On 18 September 1842, he married his first cousin Sophie Luise Pfeiffer, the daughter of his father's identical twin brother, Christian Hartmann Pfeiffer.

===Career===
After passing additional examinations, he became an assessor at the higher court in Fulda in 1842 and at the higher court in Marburg in 1845. Pfeiffer's time in Marburg was particularly contentious, because the court expected him to help them perpetrate what in his eyes was an undue and unnecessary campaign against the Friends of the Light, a rationalist and humanist protestant sect then developing in Germany. His written decision regarding the group reflected his own liberal principles, and did little to endear him to his superiors on the court. In 1847 he became Amtmann in Felsberg and then state magistrate in Rotenburg an der Fulda. In addition to his legal positions, Pfeiffer also undertook duties a parliamentarian; from 1849 to 1850, he served in the Kurhessischen Ständeversammlung, where he was the acknowledged legal expert for the Constitutional Party. In 1850, having sufficiently angered Ludwig Hassenpflug during his time in parliament, Pfeiffer was relegated to the position of superior court judge in Fulda. Later that year, Pfeiffer was elected to the Volkshaus (lower house) of the Erfurt Union Parliament, and from 26 March to 29 April of that year, served in the capacity of secretary. In 1851, following the Hessian constitutional crisis under Hassenpflug, Pfeiffer retired from all official duties for the Hessian state.

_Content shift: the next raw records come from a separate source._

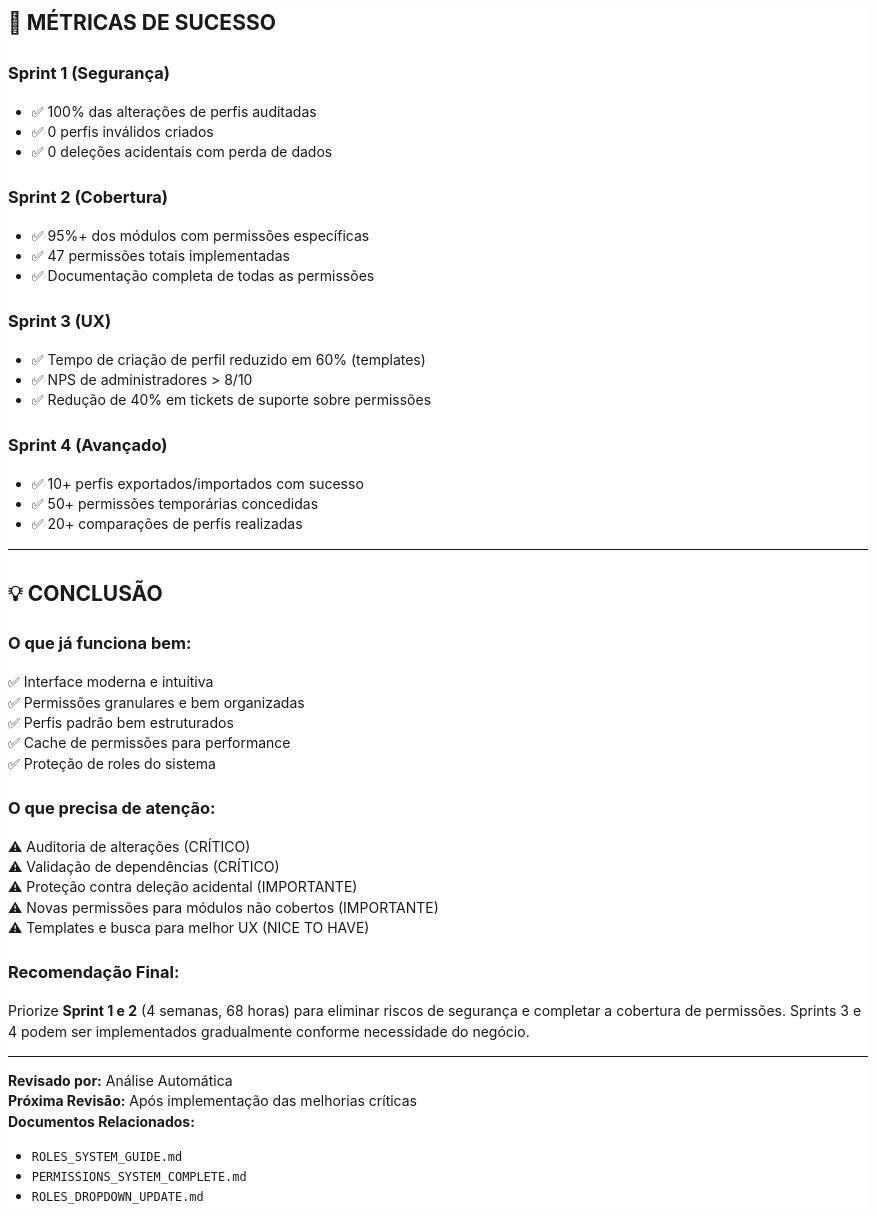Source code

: 
## 🎯 MÉTRICAS DE SUCESSO

### **Sprint 1 (Segurança)**
- ✅ 100% das alterações de perfis auditadas
- ✅ 0 perfis inválidos criados
- ✅ 0 deleções acidentais com perda de dados

### **Sprint 2 (Cobertura)**
- ✅ 95%+ dos módulos com permissões específicas
- ✅ 47 permissões totais implementadas
- ✅ Documentação completa de todas as permissões

### **Sprint 3 (UX)**
- ✅ Tempo de criação de perfil reduzido em 60% (templates)
- ✅ NPS de administradores > 8/10
- ✅ Redução de 40% em tickets de suporte sobre permissões

### **Sprint 4 (Avançado)**
- ✅ 10+ perfis exportados/importados com sucesso
- ✅ 50+ permissões temporárias concedidas
- ✅ 20+ comparações de perfis realizadas

---

## 💡 CONCLUSÃO

### **O que já funciona bem:**
✅ Interface moderna e intuitiva  
✅ Permissões granulares e bem organizadas  
✅ Perfis padrão bem estruturados  
✅ Cache de permissões para performance  
✅ Proteção de roles do sistema  

### **O que precisa de atenção:**
⚠️ Auditoria de alterações (CRÍTICO)  
⚠️ Validação de dependências (CRÍTICO)  
⚠️ Proteção contra deleção acidental (IMPORTANTE)  
⚠️ Novas permissões para módulos não cobertos (IMPORTANTE)  
⚠️ Templates e busca para melhor UX (NICE TO HAVE)  

### **Recomendação Final:**
Priorize **Sprint 1 e 2** (4 semanas, 68 horas) para eliminar riscos de segurança e completar a cobertura de permissões. Sprints 3 e 4 podem ser implementados gradualmente conforme necessidade do negócio.

---

**Revisado por:** Análise Automática  
**Próxima Revisão:** Após implementação das melhorias críticas  
**Documentos Relacionados:**
- `ROLES_SYSTEM_GUIDE.md`
- `PERMISSIONS_SYSTEM_COMPLETE.md`
- `ROLES_DROPDOWN_UPDATE.md`

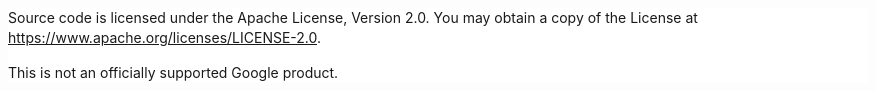Source code is licensed under the Apache License, Version 2.0. You may obtain a
copy of the License at https://www.apache.org/licenses/LICENSE-2.0.

This is not an officially supported Google product.

[build from source]: https://mujoco.readthedocs.io/en/latest/programming#building-mujoco-from-source
[Getting Started]: https://mujoco.readthedocs.io/en/latest/programming#getting-started
[Unity]: https://unity.com/
[releases page]: https://github.com/google-deepmind/mujoco/releases
[mujoco.readthedocs.io]: https://mujoco.readthedocs.io
[changelog]: https://mujoco.readthedocs.io/en/latest/changelog.html
[Python bindings]: https://mujoco.readthedocs.io/en/stable/python.html#python-bindings
[PyPI]: https://pypi.org/project/mujoco/
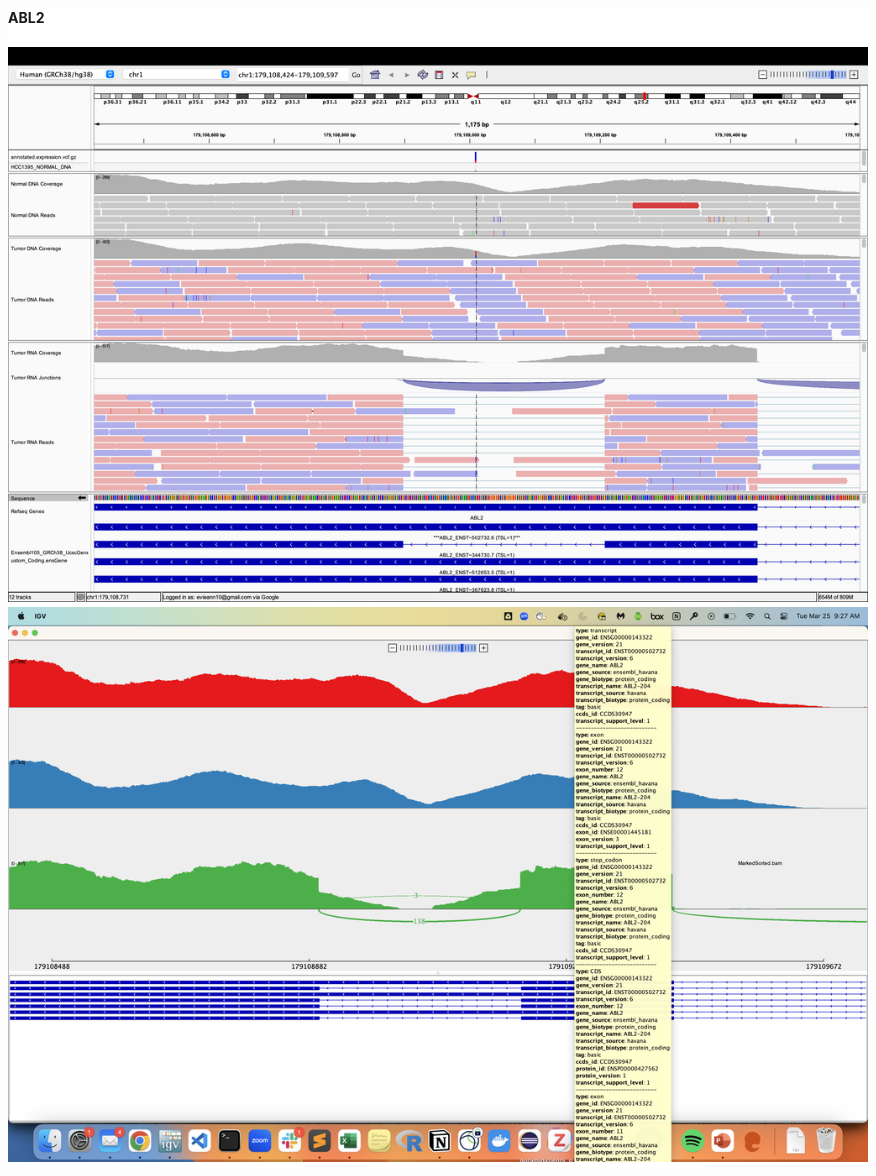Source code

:#### ABL2
<img width="1000" alt="ABL2" src="hcc1395_screenshots/ABL2.png" />
<img width="1000" alt="ABL2" src="hcc1395_screenshots/ABL2_incorrecttranscript.png" />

Pfeiffer left Hesse and relocated to the Free Hanseatic City of Bremen, where he was welcomed and given full privileges as a citizen, including a seat on the Bürgerschaft of Bremen. This was not, however, a perfect solution to the problem he had left behind in Hesse, because adapting to a new city with new customs and people was stressful to both Pfeiffer and his family. He briefly considered attempting to regain a foothold in his fatherland by acquiring the deed to his family's now defunct paper mill in Niederkaufungen, but that plan proved fruitless. The subsequent birth of a second son to Pfeiffer and his wife eased the transition to life in Bremen. As the family acclimated, Pfeiffer was instrumental in the founding of Bremen's Kunstverein, as well as the Historical Society. From 1852 to 1864 Pfeiffer served as a high court attorney, and on 15 July 1864 he was elected a member of the Senate of Bremen, a post which he would hold until his death. From 1865 to 1874 he held the positions of Polizeiherr (police commissioner) and Senator für Sanitätswesen (senator in charge of public hygiene and sanitation). From 1 January 1876 until his death on 12 April 1879, Pfeiffer held the position of Mayor of Bremen and from 1 January to 31 December 1878, he also occupied the position of President of the Senate.